Stattdessen seien für die Finanzierung drei Optionen denkbar, so das UPD-Papier: aus Steuermitteln, über den Gesundheitsfonds oder über eine Systemumlage. Eine Finanzierung aus Steuern hatte in der Vergangenheit bereits die Linksfraktion gefordert. Und auch der Regensburger Staats- und Verwaltungsrechtler Thorsten Kingreen hatte im September in einem vom  Bundesverband der Verbraucherzentralen (vzbv) beauftragten Rechtsgutachten eine Steuerfinanzierung verlangt, um die finanzielle und organisatorische Unabhängigkeit vom GKV-Spitzenverband sicherzustellen. Die UPD-Verantwortlichen hielten damals noch dagegen.

Stiftung oder Non-Profit-Organisation als Träger

Nun drängen sie nicht nur ebenfalls auf eine andere Finanzierung, sie fordern auch ein „Kuratorium aus Verbraucher- und Patientenorganisationen“, um damit „Einflüsse durch Finanzmittelgeber, Politik und Selbstverwaltung zu minimieren“. Außerdem müsse die Trägerschaft entweder einer Non-Profit-Organisation oder einer Stiftung übertragen werden. „Eine privatwirtschaftliche Trägerschaft der UPD würde in der öffentlichen Wahrnehmung immer als kritisch angesehen, wie Erfahrungen aus der aktuellen Förderperiode zeigen“, lautet die Begründung.

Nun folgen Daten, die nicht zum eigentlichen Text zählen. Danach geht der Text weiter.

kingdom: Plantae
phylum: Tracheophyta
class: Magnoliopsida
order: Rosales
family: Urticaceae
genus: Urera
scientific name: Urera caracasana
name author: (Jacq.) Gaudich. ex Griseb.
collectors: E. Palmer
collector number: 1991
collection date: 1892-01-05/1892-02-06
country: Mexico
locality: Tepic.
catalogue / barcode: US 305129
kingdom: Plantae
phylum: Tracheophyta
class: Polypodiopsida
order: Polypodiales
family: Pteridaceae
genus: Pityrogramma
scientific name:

Eine Stiftungslösung hatten zuvor bereits die Grünen und auch der Bundesrechnungshof empfohlen. Als Alternative dazu nannte der Rechnungshof noch als möglichen Träger das Institut für Qualität und Wirtschaftlichkeit im Gesundheitswesen (IQWiG) oder die Bundeszentrale für gesundheitliche Aufklärung (BZgA). Welchem Modell der Vorzug gegeben wird und was aus all den Reformideen wird, liegt nun am Gesetzgeber. Die Entscheidung fällt spätestens im nächsten Jahr.